TORONTO (AP) — The maker of the struggling BlackBerry tried to soothe tens of millions of frustrated customers Monday, offering more than $100 worth of free software to each one and giving some a month of technical support as compensation for last week's massive outage.
But some BlackBerry users and experts cast doubt on whether the freebies from Research In Motion would be enough to keep people from abandoning the tarnished brand in favor of more popular smartphones.
"Most of the people that use BlackBerrys are business people and all they care about is: 'Does it work?'" said Chris Allen, a cable technician in Fall River, Massachusetts.
The free software will be made available over the coming weeks on BlackBerry App World. The premium apps, which typically cost $5 to $15 each, include programs such as iSpeech Translator and the games "Bejeweled" and "Texas Hold'em Poker 2."
The offer runs until the end of the year. The free technical support will be available to corporate customers.

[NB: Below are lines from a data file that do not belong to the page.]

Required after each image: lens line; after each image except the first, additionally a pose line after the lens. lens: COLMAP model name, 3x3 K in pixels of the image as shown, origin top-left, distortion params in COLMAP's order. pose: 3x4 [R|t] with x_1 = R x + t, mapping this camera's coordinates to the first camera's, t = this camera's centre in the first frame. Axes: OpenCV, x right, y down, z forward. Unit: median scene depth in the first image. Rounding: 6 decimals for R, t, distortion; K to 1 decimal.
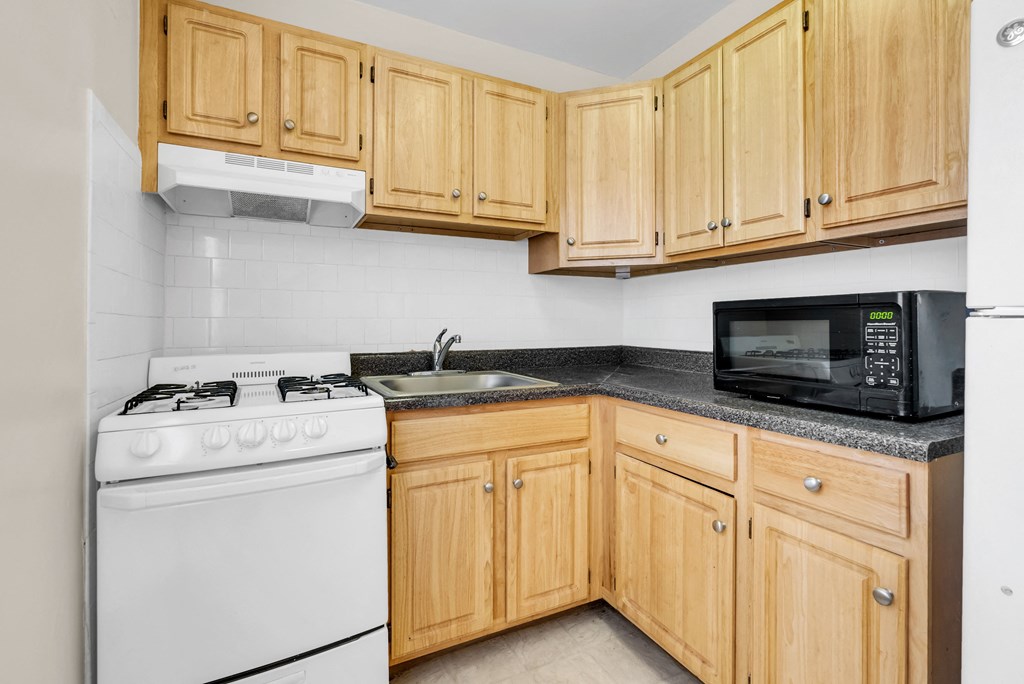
lens RADIAL K [[477.9, 0, 522.2], [0, 477.9, 315.2], [0, 0, 1]] dist [-0.009196, 0.002023]
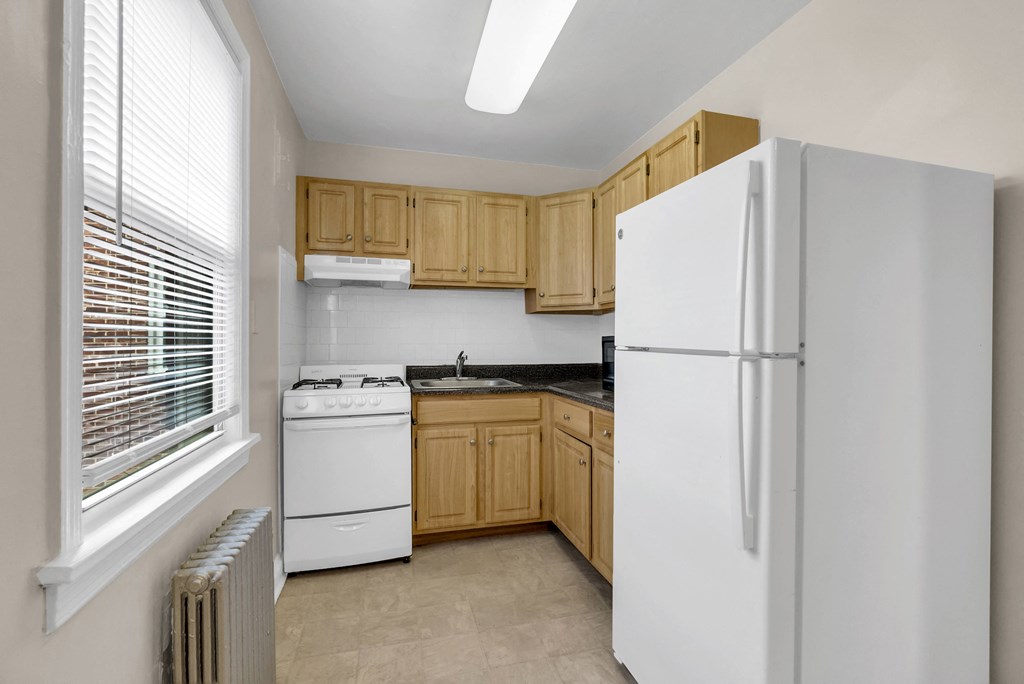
lens RADIAL K [[477.9, 0, 528.3], [0, 477.9, 335.8], [0, 0, 1]] dist [-0.009196, 0.002023]
pose [[0.981346, -0.000211, -0.192248, 0.444306], [0.000628, 0.999998, 0.002107, -0.031925], [0.192247, -0.002189, 0.981344, -0.646560]]
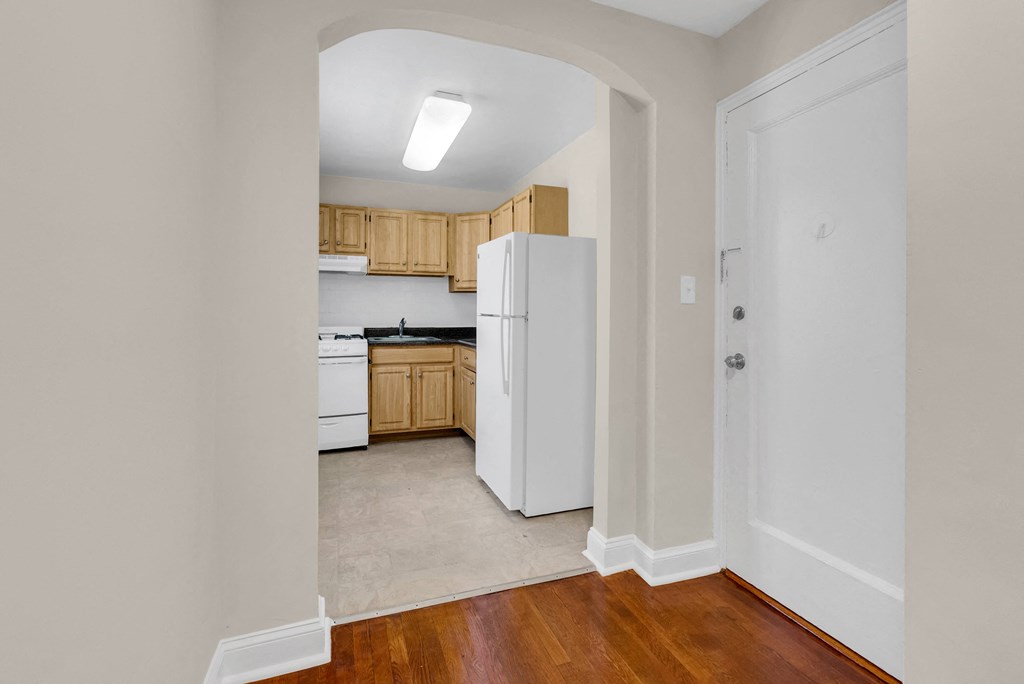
lens RADIAL K [[477.9, 0, 530.3], [0, 477.9, 311.1], [0, 0, 1]] dist [-0.009196, 0.002023]
pose [[0.994757, 0.005576, -0.102119, 0.860427], [-0.004467, 0.999929, 0.011084, -0.040792], [0.102173, -0.010570, 0.994710, -1.568520]]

The blackout began when a crucial traffic-routing computer failed in Europe. A backup also failed, causing a cascade of problems all over the world that interrupted email and Internet services for many, if not most, of the company's 70 million users for three days.
The disruption could not have come at a worse time for RIM as it struggles to compete with Apple's iPhone and with smartphones running the Android system from Google Inc.
Apple Inc. released a new iPhone model Friday, quickly selling 4 million of the devices — more than the average number of BlackBerrys RIM sells per month.
RIM is also in the process of transitioning to a new operating system, a major undertaking that introduces even more uncertainty.
Jim Balsillie, one of the company's co-CEOs, acknowledged Monday that the manufacturer is under intense pressure. But he defended the handling of its worst-ever outage and noted that RIM has survived rough times before.
"This is something we would like to offer as our form of thanks," Balsillie said.
Balsillie and co-CEO Mike Lazaridis did not comment publicly until Thursday morning, four days after the interruption began.
John Crean, national managing partner of Nation Public Relations, the largest public-relations firm in Canada, said RIM was too slow to react.
"They should have had their CEOs out earlier and more visible," Crean said.
In the first days of the crisis, Balsillie said, he was busy trying to find the root of the problem and didn't have time to comment. He said he was in the Middle East and spent day and night on the phone with customers and carriers.
"The most important thing is staying connected to the ecosystem and making sure you're on what's the root cause. If you spend more time on PR, it's less time finding the root cause," Balsillie said.
Crean said the latest crisis only adds to the woes of a company that has steadily lost the cachet of having the must-have smartphone.
"The brand has diminished significantly in the last year, and this is not helping at all," Crean said.
The app offer is a good tactic, Crean said, but by no means a strategy to repair the brand. He said he still has not heard what sort of action, if any, is being taken to prevent another blackout.
When service went out Wednesday in the United States, Allen worked around it by using a third-party Web browser that wasn't tied to BlackBerry's network.
Still, he's pretty sure he will get another BlackBerry when his phone contract is up next year.
"There's nothing that can beat a BlackBerry for productivity," Allen said.
Vandana Mehra, who works for the World Bank in the Indian capital of New Delhi, thought the free apps were "kind of ludicrous." Her apps tend to crash, and she doesn't use them much.
The outage was just the latest in a string of problems for RIM, which has faced product delays, poor reviews and disappointing sales. The company's stock is more than 80 percent off its high three years ago.
Shares of Research in Motion Ltd. slumped Monday more than 6 percent, or $1.57, to $22.40. Earlier this year, shares traded around $70 each.
Although BlackBerrys have dominated the corporate smartphone market, their popularity among consumers has been short-lived. Many U.S. users have moved on to phones with big touchscreens like the iPhone and various competing models that run Android.
RIM's Playbook tablet computer has also been a major disappointment. RIM said about 200,000 of them sold last quarter — far short of what analysts had expected. And that number paled in comparison to the top-selling iPad, of which Apple shipped 9.3 million units during its most recent quarter.
Peter Misek, an analyst at Jefferies & Co. in New York, said much of RIM's future depends on releasing new BlackBerrys with the company's new QNX operating system, designed to compete with iPhones and Android phones.
RIM has delayed the launch of new QNX phones for months, but Balsillie suggested there could be an announcement on Tuesday, when Larazidis is due to talk at a big apps-development conference in San Francisco.
Balsillie said the new software "leap-frogs the mobile industry" and helps position RIM for the next decade.
This is not the first time the company has stumbled with its future at stake. RIM overcame doubts when it went public 14 years ago and then again during the tech crash 11 years ago. At one point, a patent dispute threatened to shut down BlackBerry service in the U.S. until the company settled in 2006.